Exports from throughout Oman include frankincense in chunks and granules (the sap after it hardens into resin) for burning, as well as the resin incorporated into candles, essential oils, teas, deodorant, sunscreen and even ice cream and candy. Frankincense, in myriad forms, is thought to help heal asthma, improve sleep, reduce arthritis and end toothaches.

For Maryam Belhaf, her frankincense products business, called Alshoala, is about sharing her family’s connection with the resin, which dates back at least five generations.

“My grandmother and other ladies used to get the frankincense from the trees when they went out with their goats, and then traded it for food from local merchants,” she said. “And then the frankincense was taken to the port of Aden in Yemen and shipped to India and Europe and beyond.”

In 1998 she decided to capitalize on the substance’s global popularity — and the modernization of her country since the discovery of its vast reserves of oil and natural gas in the 1960s — by starting the company in Salalah, the Dhofar region’s main city.

Ms. Belhaf now has 15 employees (and several family members still help extract resin from the trees). She sells frankincense as chunks mixed with lavender, which is burned for its scent; as a perfume mixed with rose and musk; and as various scented lotions and skin toners (from eight to 25 Omani rial, or $21 to $65). It also offers silver incense burners handmade in the region (about 45 rial).

The company sells online, at a store in the capital city of Muscat and, at its headquarters in Salalah, to many of the tourists who have discovered the Arabian Sea coastline — from Europeans seeking the sun in winter to nearby Arabian Peninsula neighbors taking advantage of the misty, cool Omani coast during the summer.

“When I burn frankincense for our customers, they remember it, whether it’s our Hindu customers or our European tourists, who remember the smell from church when they were young,” Ms. Belhaf said. “It is holy for so many people.”

Similarly, the Asmaa Collectionz, in Muscat, sells several frankincense products, including the rare green, or virgin, frankincense, the resin from a tree tapped for the first time, thought to have the freshest and most healing fragrance as well as the greatest medicinal value.

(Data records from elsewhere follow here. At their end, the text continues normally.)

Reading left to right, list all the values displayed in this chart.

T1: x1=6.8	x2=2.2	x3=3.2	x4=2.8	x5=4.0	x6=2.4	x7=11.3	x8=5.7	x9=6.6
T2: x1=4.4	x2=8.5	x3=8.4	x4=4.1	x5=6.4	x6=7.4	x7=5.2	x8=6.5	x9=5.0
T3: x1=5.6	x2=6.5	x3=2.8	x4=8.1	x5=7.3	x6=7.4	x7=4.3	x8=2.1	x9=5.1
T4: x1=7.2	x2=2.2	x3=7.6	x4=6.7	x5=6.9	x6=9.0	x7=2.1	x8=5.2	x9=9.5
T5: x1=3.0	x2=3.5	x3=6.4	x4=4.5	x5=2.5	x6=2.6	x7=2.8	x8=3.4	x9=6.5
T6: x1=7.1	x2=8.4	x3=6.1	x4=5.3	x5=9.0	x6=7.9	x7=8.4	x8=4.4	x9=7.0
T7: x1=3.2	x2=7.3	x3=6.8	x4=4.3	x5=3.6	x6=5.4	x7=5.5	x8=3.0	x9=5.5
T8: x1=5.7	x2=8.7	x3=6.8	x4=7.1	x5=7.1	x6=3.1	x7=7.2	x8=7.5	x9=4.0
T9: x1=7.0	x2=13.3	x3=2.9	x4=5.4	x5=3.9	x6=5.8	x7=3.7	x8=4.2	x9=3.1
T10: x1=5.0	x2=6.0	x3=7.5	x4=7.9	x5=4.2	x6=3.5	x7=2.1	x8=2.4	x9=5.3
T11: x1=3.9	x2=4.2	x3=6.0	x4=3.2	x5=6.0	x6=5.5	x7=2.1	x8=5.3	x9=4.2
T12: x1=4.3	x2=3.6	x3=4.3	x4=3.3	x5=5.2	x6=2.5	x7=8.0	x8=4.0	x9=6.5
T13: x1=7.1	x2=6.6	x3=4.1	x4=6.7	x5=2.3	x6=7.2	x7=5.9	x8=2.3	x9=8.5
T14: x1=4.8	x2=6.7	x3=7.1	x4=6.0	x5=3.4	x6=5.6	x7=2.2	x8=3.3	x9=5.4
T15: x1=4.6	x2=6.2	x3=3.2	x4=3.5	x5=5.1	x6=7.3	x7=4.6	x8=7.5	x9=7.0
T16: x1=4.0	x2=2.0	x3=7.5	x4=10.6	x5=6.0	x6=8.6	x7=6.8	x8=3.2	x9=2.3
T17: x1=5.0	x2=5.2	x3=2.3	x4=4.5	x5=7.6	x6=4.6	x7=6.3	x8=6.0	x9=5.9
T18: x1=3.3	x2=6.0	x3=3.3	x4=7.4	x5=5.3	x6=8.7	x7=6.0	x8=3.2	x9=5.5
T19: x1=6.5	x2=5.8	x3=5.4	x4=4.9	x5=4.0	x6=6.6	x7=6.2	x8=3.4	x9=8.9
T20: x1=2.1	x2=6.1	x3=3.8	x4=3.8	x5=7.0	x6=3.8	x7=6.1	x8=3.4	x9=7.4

“Green frankincense is only seasonal, and there is a lot of demand,” she said. “It’s fresh. The smell is much cooler and earthier. It’s also very medicinal.” (About 76 to 96 rial a kilogram.)

“We sell to Catholic monks in America, to people of all religions around the world as far away as Australia,” she added. “You smell it and you just feel calm. Pure frankincense burned in the evening in our homes gives us such calmness.”

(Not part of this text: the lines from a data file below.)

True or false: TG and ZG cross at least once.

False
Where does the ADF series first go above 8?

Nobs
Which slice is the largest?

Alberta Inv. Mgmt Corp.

The flagship store, in a high-end mall adjacent to the Royal Opera House Muscat, sells the resin in bulk or in smaller amounts, and silver incense burners designed by the owner, Asma Masoud Al Kharusi. Combined, she said, they make a thoughtful gift during any family holiday season, whether Christmas or Ramadan.

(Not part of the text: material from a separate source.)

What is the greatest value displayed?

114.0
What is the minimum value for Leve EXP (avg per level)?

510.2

“We have three sizes, all of them made of pewter with some nickel coated or gold coated,” Ms. Al Kharusi said. “I’m not trained in design, but I love the jewelry of Oman, so I incorporated that design into the burners” (starting at 200 rial).

Several companies outside of the country offer locally processed frankincense in lotions and essential oils, including Molton Brown in England and the Ohm Collection in the Netherlands, but many tourists who have smelled it in the mosques, hotel lobbies and homes of Oman find that ordering from a local business is more authentic, Ms. Belhaf said.

Frankincense Tops Gift Lists in Oman - The New York Times

Wintergreen Oil Bulk “With the high quality of frankincense we have in Oman, it really is the ultimate gift to bring as a guest,” she said. “It’s the perfect way to bless your home and anyone else’s.”